On le sait, Cannes s'est fait le festival spécialiste des films gonflettes, ces films d'auteur étouffant où le metteur en scène démiurge prend toute la place et condamne ses spectateurs et ses personnages à être les victimes de son imparable système, et dont la fin tombe souvent comme un couperet, coupant la tête des persos comme l'imaginaire des spectateurs. Les deux que je redoutais le plus dans le genre sur l'édition 2017 étaient les films de Lanthimos et de Zvyagintsev. Je les ai vus tous deux récemment et j'ai été plutôt surpris d'aimer globalement les deux films... jusqu'à un certain point.
Mise à mort du cerf sacré car malgré son côté pompier, j'ai tout de même été très marqué par la puissance de la mise en scène et l'étrangeté implacable de l'ensemble. MAIS (et les capitales sont nécessaires) la fin est tellement honteuse, tellement révoltante, qu'elle fout tout le film en l'air, qui s'écroule comme un château de cartes.
Je redoutais aussi Faute d'Amour, alors que je voue une grande admiration aux deux premiers films du cinéaste, mais qui s'est enfermé dans un académisme d'auteur pompier, si fier d'être Le représentant du cinéma russe d'auteur, comme son modèle inatteignable Tarkovski l'était en son temps. Et là aussi je dois dire que j'ai été agréablement surpris. Outre le fait que le film est beau, il est assez implacable. J'en aime beaucoup le sujet et surtout la façon dont le sujet va influer sur la mise en scène. Au centre du film, un enfant, que ses parents n'aiment pas, qu'ils sont prêts à abandonner pour refaire leur vie chacun de leur côté.

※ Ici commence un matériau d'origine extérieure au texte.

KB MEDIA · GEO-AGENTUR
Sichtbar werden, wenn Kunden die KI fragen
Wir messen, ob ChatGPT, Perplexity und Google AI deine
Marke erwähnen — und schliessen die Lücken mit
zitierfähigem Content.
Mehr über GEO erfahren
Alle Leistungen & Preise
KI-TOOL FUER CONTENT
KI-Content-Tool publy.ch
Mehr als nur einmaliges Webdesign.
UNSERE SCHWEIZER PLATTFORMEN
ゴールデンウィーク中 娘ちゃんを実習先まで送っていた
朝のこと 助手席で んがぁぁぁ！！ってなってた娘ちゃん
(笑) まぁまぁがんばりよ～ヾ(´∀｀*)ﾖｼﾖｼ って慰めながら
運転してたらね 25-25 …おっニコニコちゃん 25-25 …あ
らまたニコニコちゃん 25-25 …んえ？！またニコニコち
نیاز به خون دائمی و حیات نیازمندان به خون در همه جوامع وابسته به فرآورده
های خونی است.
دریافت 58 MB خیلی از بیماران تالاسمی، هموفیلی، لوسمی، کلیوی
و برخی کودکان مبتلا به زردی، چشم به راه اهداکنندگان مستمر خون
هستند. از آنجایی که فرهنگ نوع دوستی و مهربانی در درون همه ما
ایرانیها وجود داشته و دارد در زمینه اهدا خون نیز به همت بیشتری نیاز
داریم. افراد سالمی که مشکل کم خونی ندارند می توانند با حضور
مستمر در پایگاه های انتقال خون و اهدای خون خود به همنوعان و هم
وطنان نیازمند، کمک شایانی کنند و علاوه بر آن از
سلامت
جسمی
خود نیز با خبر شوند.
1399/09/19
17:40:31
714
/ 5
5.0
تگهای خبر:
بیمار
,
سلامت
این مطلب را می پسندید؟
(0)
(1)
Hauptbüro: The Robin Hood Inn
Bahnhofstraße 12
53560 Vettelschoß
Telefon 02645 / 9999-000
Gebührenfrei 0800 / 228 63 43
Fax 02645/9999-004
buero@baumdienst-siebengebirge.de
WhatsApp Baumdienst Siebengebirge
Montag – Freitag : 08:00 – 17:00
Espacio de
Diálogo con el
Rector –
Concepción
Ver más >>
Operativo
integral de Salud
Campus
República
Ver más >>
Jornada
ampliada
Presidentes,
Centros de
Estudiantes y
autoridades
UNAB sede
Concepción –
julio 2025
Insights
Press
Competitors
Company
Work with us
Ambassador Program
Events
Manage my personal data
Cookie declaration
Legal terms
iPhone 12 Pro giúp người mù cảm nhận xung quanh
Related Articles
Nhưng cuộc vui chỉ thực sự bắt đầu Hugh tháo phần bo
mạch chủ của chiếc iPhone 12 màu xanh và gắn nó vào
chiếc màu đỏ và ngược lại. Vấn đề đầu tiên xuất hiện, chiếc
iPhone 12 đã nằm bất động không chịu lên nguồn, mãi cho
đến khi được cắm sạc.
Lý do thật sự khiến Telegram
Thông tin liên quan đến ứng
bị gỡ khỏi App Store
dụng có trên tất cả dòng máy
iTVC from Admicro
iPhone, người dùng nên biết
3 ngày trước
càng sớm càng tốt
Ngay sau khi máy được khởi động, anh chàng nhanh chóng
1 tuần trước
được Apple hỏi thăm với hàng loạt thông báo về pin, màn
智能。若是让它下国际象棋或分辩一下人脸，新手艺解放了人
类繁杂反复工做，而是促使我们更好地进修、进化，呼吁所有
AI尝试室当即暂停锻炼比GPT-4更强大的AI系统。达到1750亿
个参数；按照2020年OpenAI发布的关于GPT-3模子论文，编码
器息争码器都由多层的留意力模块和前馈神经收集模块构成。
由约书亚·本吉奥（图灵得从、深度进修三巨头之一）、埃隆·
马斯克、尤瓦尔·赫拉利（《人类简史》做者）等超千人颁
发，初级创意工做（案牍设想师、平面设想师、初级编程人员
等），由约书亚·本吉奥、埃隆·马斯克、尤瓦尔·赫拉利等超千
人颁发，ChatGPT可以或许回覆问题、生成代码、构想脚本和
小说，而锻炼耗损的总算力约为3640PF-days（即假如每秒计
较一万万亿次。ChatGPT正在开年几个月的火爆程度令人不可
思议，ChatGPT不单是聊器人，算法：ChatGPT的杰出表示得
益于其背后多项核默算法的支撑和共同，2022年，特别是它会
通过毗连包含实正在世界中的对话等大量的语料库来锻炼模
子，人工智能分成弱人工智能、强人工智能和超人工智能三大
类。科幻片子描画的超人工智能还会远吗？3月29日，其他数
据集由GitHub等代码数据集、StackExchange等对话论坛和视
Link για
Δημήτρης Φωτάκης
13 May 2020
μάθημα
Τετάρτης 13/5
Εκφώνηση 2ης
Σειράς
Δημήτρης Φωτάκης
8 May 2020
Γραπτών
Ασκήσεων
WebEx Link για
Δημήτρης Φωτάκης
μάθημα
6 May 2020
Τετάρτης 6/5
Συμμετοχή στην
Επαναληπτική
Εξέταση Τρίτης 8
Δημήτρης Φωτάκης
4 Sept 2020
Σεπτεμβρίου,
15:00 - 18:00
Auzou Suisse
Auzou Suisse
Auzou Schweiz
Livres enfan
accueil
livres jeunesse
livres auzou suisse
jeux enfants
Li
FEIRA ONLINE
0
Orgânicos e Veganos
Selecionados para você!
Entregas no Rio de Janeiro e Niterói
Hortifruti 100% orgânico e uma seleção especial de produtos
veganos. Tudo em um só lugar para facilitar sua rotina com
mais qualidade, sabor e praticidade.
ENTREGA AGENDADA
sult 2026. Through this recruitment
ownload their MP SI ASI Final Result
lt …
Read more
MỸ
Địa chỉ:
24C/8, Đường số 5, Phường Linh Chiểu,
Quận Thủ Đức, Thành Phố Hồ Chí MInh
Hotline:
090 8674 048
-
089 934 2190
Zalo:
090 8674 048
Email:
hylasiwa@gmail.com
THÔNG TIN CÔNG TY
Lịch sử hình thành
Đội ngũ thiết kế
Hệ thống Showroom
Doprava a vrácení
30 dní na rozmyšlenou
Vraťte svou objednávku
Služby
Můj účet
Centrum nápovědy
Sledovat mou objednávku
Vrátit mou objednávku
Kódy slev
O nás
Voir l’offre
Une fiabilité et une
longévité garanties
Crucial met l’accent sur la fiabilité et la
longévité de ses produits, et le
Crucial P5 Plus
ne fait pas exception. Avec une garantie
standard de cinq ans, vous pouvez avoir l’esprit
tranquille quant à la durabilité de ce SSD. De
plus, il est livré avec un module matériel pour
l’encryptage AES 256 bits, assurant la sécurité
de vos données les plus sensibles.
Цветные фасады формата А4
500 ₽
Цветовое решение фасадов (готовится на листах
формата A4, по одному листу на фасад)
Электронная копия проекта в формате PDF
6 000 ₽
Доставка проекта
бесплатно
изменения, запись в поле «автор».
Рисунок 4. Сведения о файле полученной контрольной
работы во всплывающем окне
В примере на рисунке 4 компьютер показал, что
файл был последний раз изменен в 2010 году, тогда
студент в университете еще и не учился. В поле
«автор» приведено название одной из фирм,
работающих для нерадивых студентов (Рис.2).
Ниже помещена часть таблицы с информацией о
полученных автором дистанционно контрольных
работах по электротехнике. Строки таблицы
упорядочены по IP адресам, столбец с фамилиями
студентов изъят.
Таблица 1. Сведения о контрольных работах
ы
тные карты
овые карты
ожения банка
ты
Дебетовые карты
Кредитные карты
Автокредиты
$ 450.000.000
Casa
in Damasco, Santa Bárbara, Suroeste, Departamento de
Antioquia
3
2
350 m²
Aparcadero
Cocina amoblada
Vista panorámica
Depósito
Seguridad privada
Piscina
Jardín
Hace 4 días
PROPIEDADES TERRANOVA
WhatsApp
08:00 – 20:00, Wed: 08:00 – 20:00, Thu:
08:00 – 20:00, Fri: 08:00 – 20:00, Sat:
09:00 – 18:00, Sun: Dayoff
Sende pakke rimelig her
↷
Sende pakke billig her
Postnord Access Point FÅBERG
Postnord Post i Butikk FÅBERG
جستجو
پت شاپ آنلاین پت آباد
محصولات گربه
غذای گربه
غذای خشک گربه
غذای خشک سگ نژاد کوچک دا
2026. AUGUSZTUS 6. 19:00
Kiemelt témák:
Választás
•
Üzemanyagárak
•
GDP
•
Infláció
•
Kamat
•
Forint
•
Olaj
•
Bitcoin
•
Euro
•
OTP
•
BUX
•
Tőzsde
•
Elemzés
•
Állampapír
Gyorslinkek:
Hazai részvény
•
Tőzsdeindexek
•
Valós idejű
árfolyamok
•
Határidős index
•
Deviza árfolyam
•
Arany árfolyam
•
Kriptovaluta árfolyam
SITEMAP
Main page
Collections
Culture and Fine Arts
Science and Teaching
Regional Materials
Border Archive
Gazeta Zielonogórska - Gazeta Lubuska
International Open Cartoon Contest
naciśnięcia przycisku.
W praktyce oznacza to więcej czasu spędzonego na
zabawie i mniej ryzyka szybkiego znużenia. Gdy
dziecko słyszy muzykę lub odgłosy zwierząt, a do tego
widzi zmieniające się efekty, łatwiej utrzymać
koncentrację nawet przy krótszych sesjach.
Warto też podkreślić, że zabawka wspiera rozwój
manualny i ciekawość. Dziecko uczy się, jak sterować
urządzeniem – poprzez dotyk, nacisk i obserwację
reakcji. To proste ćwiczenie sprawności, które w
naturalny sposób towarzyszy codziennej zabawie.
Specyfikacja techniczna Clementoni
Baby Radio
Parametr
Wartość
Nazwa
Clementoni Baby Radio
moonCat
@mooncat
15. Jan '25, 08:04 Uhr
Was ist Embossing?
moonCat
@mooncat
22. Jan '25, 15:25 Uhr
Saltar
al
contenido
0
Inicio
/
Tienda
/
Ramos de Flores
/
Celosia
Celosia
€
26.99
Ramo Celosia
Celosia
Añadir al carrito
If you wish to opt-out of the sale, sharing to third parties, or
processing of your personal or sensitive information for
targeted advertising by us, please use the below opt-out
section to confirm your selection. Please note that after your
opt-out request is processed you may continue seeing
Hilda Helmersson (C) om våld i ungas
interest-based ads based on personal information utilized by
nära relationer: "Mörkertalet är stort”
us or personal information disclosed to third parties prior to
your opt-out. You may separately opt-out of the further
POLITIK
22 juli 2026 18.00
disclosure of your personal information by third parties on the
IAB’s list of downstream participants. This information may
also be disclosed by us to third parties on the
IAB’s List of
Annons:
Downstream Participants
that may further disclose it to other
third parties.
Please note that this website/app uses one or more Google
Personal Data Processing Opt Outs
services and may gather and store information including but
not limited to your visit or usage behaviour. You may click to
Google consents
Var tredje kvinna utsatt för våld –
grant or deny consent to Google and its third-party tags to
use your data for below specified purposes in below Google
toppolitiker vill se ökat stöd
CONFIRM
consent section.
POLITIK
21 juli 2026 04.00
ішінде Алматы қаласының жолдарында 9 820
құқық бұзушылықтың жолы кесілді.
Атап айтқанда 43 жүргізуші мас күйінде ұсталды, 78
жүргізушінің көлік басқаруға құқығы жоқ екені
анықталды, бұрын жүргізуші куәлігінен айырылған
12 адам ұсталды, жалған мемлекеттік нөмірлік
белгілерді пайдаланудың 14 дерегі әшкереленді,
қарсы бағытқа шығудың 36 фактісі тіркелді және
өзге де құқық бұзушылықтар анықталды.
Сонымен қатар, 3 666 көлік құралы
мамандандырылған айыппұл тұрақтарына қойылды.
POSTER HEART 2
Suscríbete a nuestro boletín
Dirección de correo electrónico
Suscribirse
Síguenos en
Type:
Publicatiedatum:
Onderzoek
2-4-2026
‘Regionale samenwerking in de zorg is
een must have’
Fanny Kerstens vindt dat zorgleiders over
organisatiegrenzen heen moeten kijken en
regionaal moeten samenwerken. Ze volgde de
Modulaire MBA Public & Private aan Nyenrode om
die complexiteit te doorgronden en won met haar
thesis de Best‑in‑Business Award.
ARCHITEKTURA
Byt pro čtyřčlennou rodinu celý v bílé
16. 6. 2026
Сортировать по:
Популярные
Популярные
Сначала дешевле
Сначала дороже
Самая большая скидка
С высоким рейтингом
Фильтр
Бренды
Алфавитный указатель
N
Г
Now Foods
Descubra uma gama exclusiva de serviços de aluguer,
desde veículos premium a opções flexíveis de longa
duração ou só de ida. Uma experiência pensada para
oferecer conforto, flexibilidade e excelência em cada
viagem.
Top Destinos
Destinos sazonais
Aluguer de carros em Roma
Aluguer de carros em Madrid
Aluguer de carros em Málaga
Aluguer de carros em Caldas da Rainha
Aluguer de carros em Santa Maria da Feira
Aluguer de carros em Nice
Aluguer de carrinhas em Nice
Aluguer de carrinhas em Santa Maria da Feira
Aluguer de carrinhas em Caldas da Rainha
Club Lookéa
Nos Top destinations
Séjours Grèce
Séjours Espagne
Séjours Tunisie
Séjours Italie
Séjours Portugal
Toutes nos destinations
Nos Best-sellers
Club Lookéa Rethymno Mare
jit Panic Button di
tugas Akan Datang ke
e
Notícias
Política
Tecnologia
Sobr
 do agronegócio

L'enfant l'apprend et disparait. ça c'est formidable. c'est la grande idée du film. Alors que l'enfant est présent à l'image, il est totalement absent du film : ses parents ne l'aiment pas, ne le calculent même pas, il est un fantôme inexistant. Et, une fois qu'il disparait, qu'il n'est plus à l'image, l'enfant devient le centre du film. Ses parents n'ont de cesse de le chercher, ils sont même forcés de se réunir pour le chercher, et il devient le centre d'intérêt du spectateur également. C'est un magnifique tour de force que de parvenir à créer une attention si forte autour d'un personnage disparu, d'autant que c'est magnifiquement réalisé.
MAIS, là encore le film est foutu en l'air par sa fin. Sa fin est moins grave moralement que celle du Cerf Sacré, mais elle démontre à la fois un manque de courage de la part du cinéaste comme un je-m'en-foutisme assez hallucinant. Sans parler de morale, je laisserai à chacun le soin d'interpréter ça. Je raconte la fin ici, donc vous pouvez stopper votre lecture si vous le désirez : le gamin ne réapparait jamais ! et on ne saura jamais s'il est vivant ou mort et ce qu'il est advenu de lui. EH OH ! Zvya ! Le cinéma c'est un art engagé, il faut un minimum de courage pour faire un film, donc à un moment dans ta vie, il faut prendre une décision. C'est impossible de prétendre intéressé un spectateur sur une question aussi grave qu'est la disparition d'un enfant, sans lui laisser la moindre réponse. Soit tu décides qu'il est mort et là tu es un salopard et ton film est un film de salopard car tu crées un suspense morbide sur une question pareille, soit in fine, tu le montres vivant et tu justifies tout ce qui s'est passé avant. Tu n'es pas obligé de le montrer vivant aux parents si tu ne veux pas que les parents le sache, mais tu le montres aux spectateurs ! Le spectateur, tu sais, celui qui est sensé être omniscient au même titre que le metteur en scène. Tu aurais dû revoir le chef-d'oeuvre de Schrader qui est le meilleur film possible sur cette question là, et qui possède la meilleure fin possible : le père finit par retrouver sa fille, qui fait du porno, qui est devenue pute, et aux retrouvailles, elle l'envoie chier, elle lui dit qu'elle est mieux là qu'à vivre avec son con de père. Voilà. Mais le souci de Zvya, c'est que s'il avait fait ça, il aurait été forcé de considérer le spectateur comme son égal, alors que la position qui lui plait tant, c'est celle de dominant absolu, de démiurge qui manipule ses personnages comme des marionnettes, les faisant apparaître ou disparaître selon son bon gré, sans avoir besoin de s'en expliquer auprès de son spectateur qui, lui aussi, est son sujet.